**WORK ORDER:**
Match on the string "down" in the entries below and return every matching line.

**DATA:**
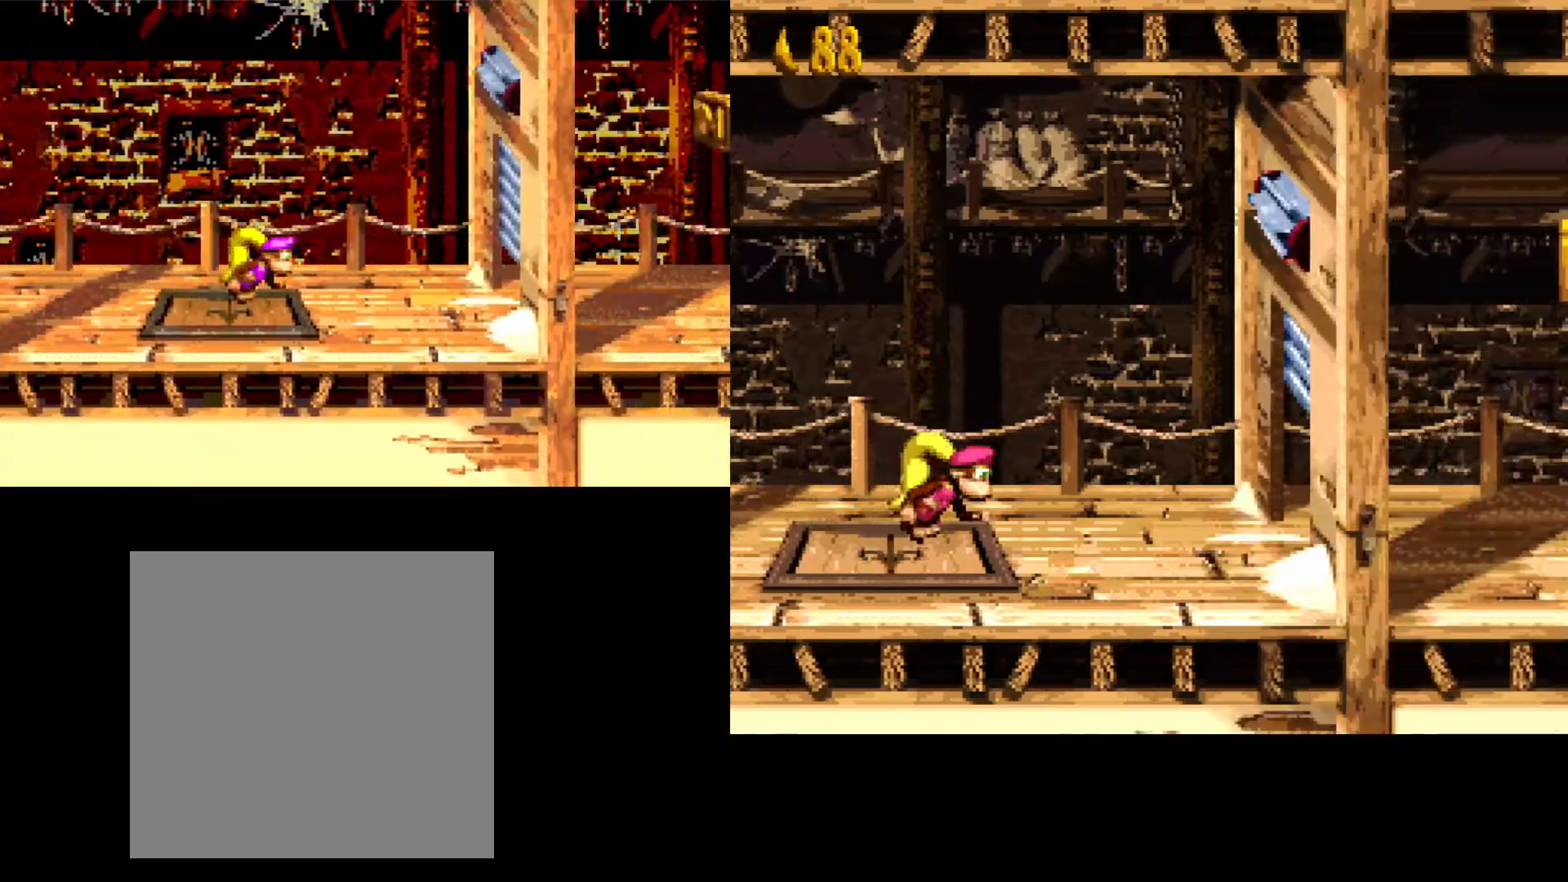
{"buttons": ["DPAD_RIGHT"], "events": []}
* * *
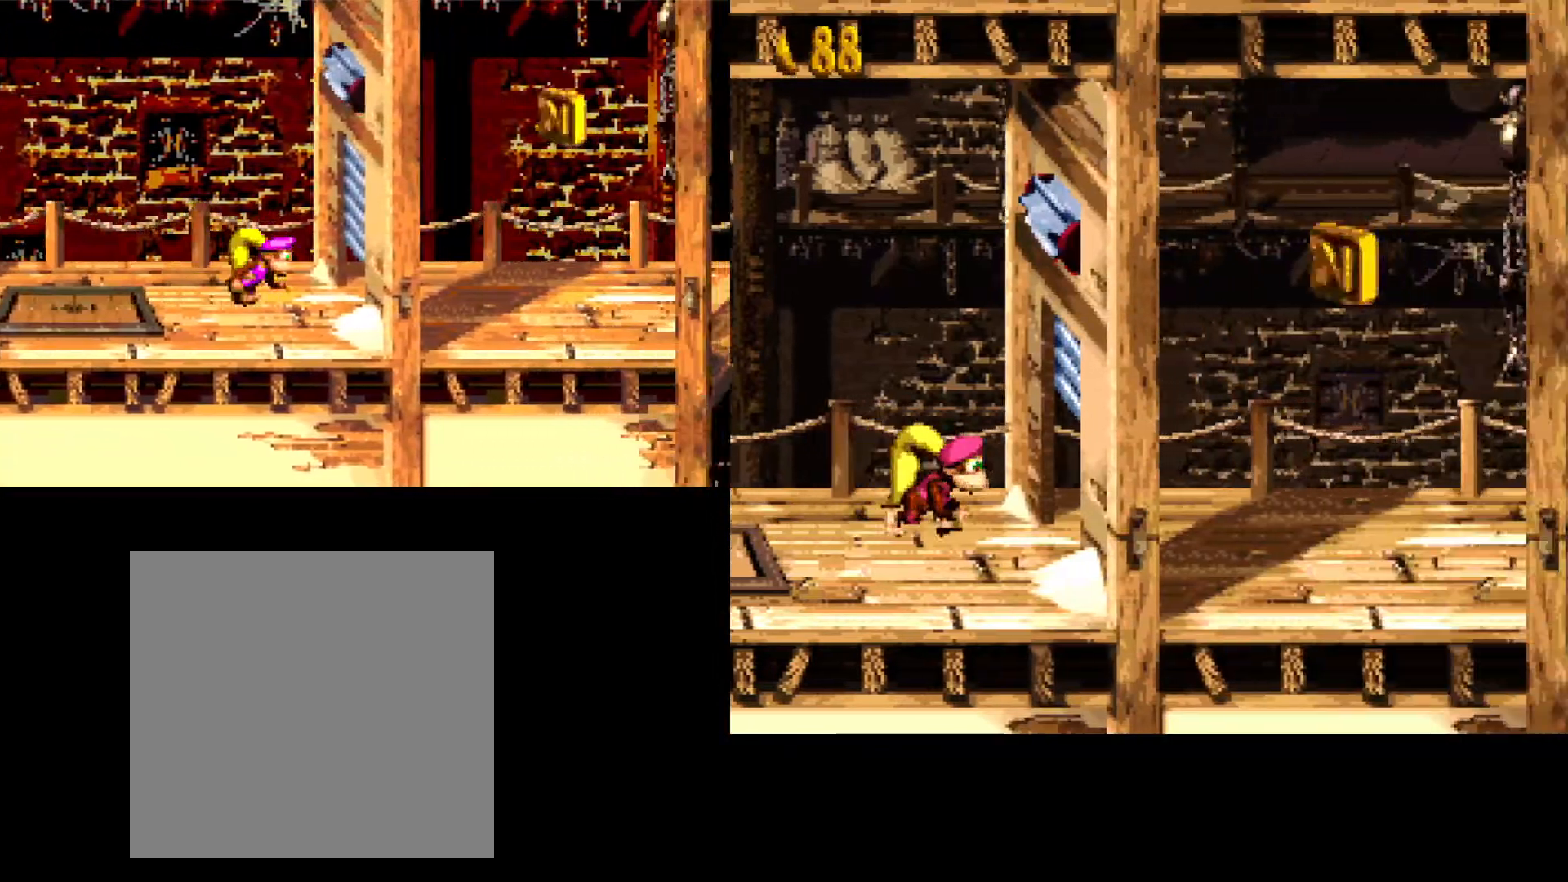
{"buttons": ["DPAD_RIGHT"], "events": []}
...
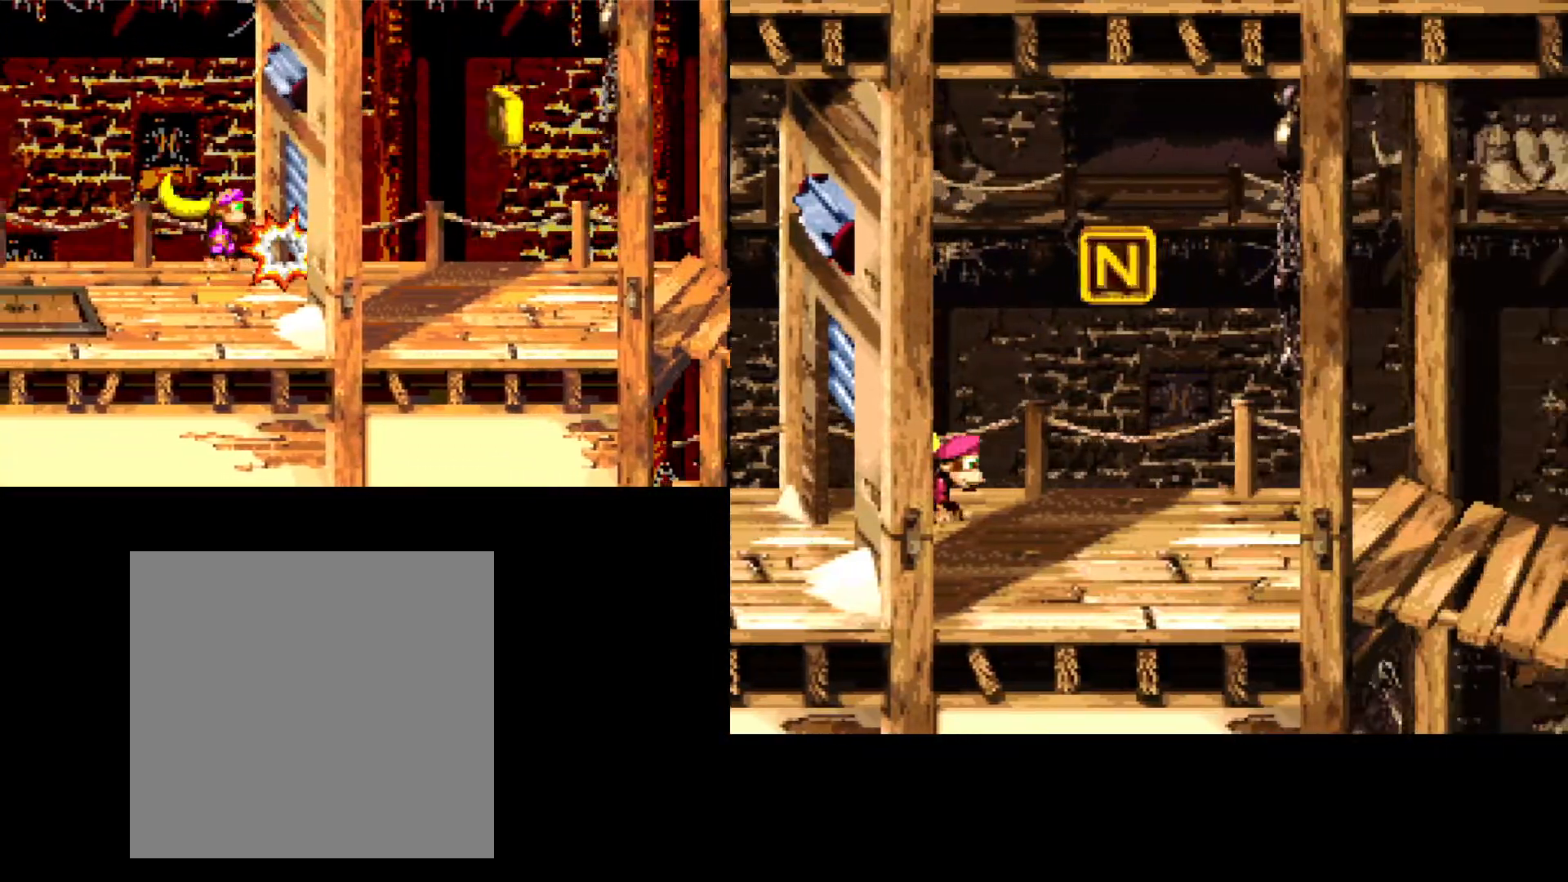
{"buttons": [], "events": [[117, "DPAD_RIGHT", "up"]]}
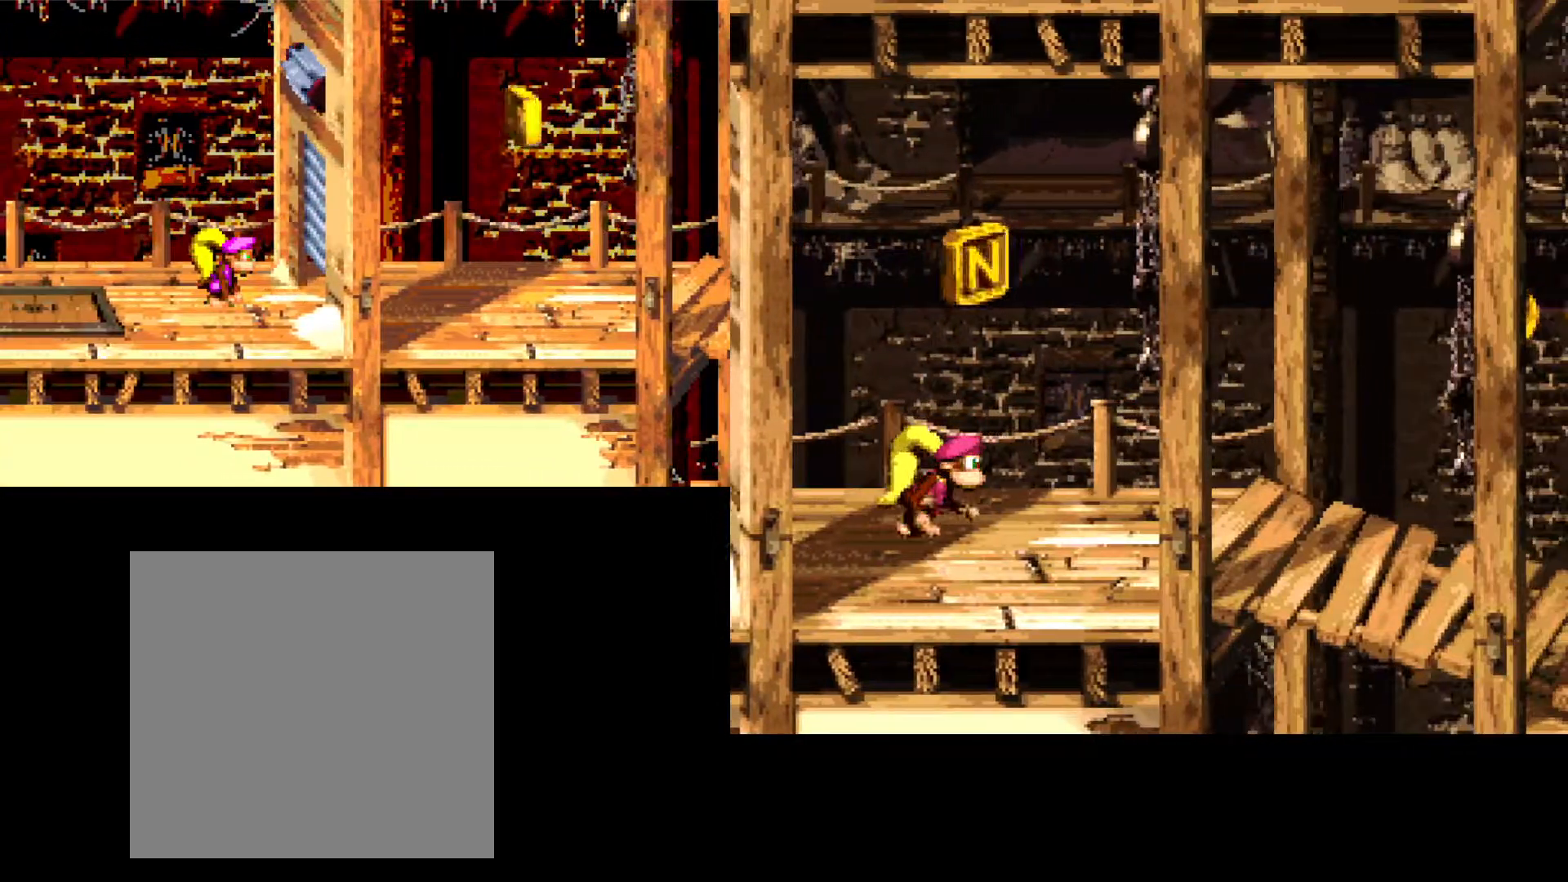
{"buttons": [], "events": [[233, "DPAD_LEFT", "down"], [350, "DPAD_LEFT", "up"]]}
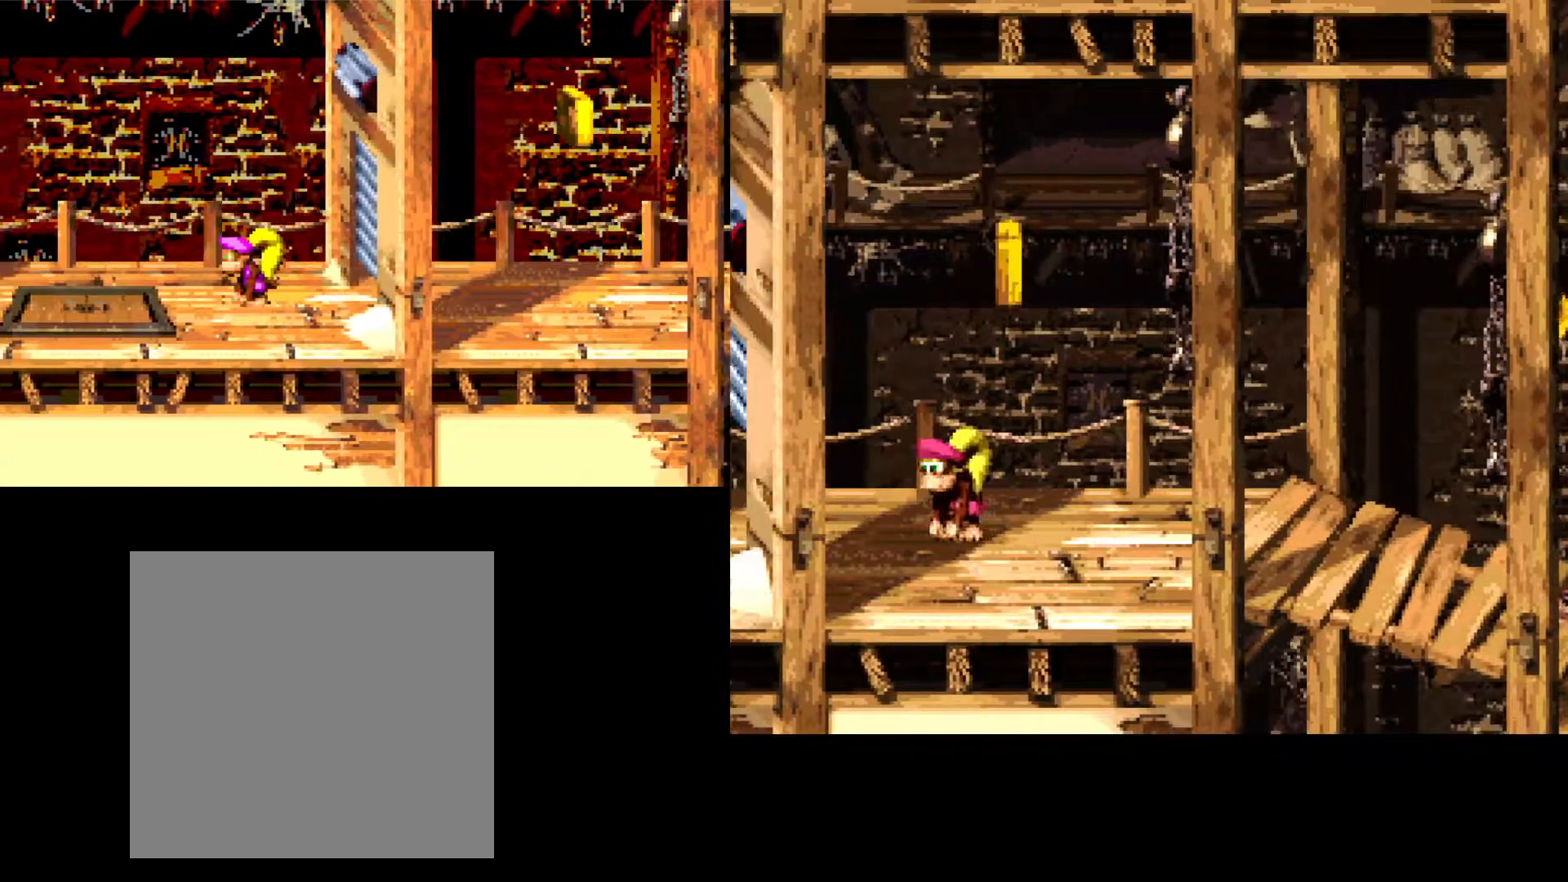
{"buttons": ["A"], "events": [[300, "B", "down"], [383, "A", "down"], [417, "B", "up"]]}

**SOLUTION TO THE EXERCISE:**
{"buttons": [], "events": [[233, "DPAD_LEFT", "down"], [350, "DPAD_LEFT", "up"]]}
{"buttons": ["A"], "events": [[300, "B", "down"], [383, "A", "down"], [417, "B", "up"]]}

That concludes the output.